The Creative Peninsula summit will bring together people from across the sector to explore some of the ‘stories of place’ that are often used to describe the two counties – and discuss how they might be refreshed and retold to overcome barriers to social inclusion, wellbeing and environmental sustainability.

This will include challenging some of the stereotypes of the South West as a ‘picture postcard holiday destination’, celebrating its creative strengths and international initiatives, as well as surfacing under-represented or marginalised histories such as those relating to the LGBTQ+ community and the region’s colonial heritage, including links to the Transatlantic slave trade.

Funded by the Arts and Humanities Research Council and led by the University of Exeter, the summit will encourage the region’s organisations and creative community to work together with policymakers and form new partnerships and collaborations.

Over two days on 18-19th November, the event will draw speakers and representatives from the University, counterparts at Falmouth University, Tate St Ives, The Box, the National Trust, the Food, Farming and Countryside Commission, Wildworks, Queer Kernow and the Black Atlantic Innovation Network, as well as independent projects and artist-led initiatives.

“Devon and Cornwall are often represented as rural idylls, remote holiday destinations at the periphery of the country,” says Professor Tom Trevor, leading on Creative Peninsula at the University. “And this has gathered pace with the post-pandemic influx of people moving to the region from cities, bringing with them idealised notions of life in the South West. While it is indeed a beautiful part of the world in which to live, it is also an area with a complex set of challenges, distinctive to this rural context.”
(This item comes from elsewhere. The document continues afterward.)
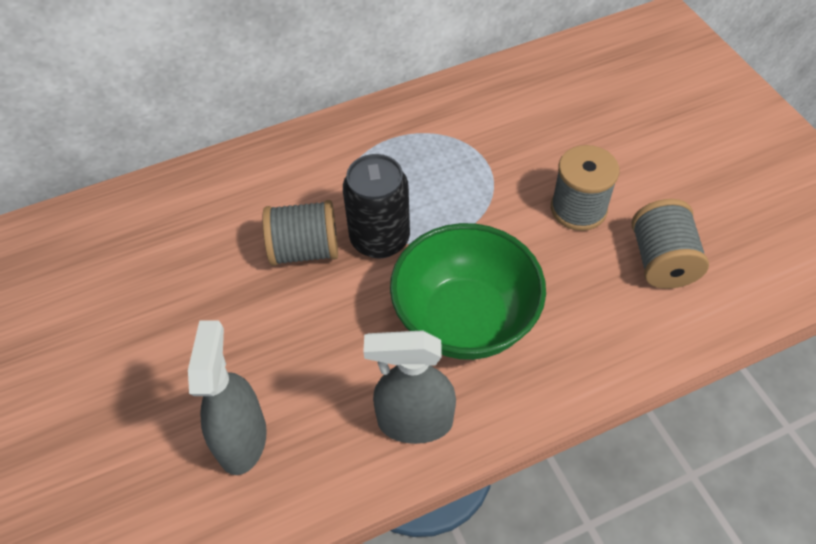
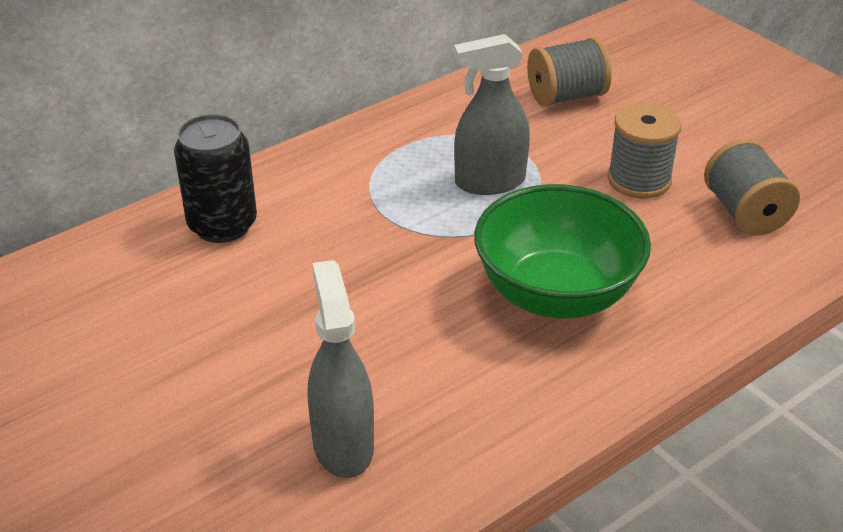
camera: 15 degrees left, 15 degrees down
grey spool [262,200,338,266] -> grey spool moved to [527,37,612,107]
black can [343,154,410,259] -> black can moved to [174,114,257,243]
grey spray bottle [363,330,456,444] -> grey spray bottle moved to [454,34,530,195]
As part of this process of network building, and ‘re-telling the stories of place’, the Creative Peninsula summit will explore a range of themes through its programme of talks and panel discussions, including Outdoor Cultures, Ruralities, Queer Peninsula, SW Colonial Heritage and the ‘Black Atlantic’.

There will also be a session to consider the creation of a ‘Parliament of Waters’, encouraging communities to stand up for their local bodies of water. Such a parliament would see representatives for rivers and estuaries – such as the Exe, the Tamar, the Fal and the Taw – meeting to “give a voice to water”, enabling conversations with other bodies of water around the world, and holding humans to account for their impact on the environment.

“The thin wedge of land that makes up the peninsula is geographically defined by the Atlantic Ocean, but also culturally, with its long history of sea-faring and maritime trade,” adds Professor Trevor. “In the wake of the pandemic, Creative Peninsula aims to celebrate the region’s distinctive landscape and Atlantic coastline, increasing access and exchange between urban and rural communities, while investigating its complex social histories, through community-engaged arts programming and cultural enquiry.”

Creative Peninsula builds upon the work of the Creative Arc initiative in Exeter, developed in partnership by Exeter City Council, the Royal Albert Memorial Museum and the University. It also extends the AHRC-funded project, Outside the Box, which asked how open-air performance might reconnect people with the environment following the peak of the Covid pandemic.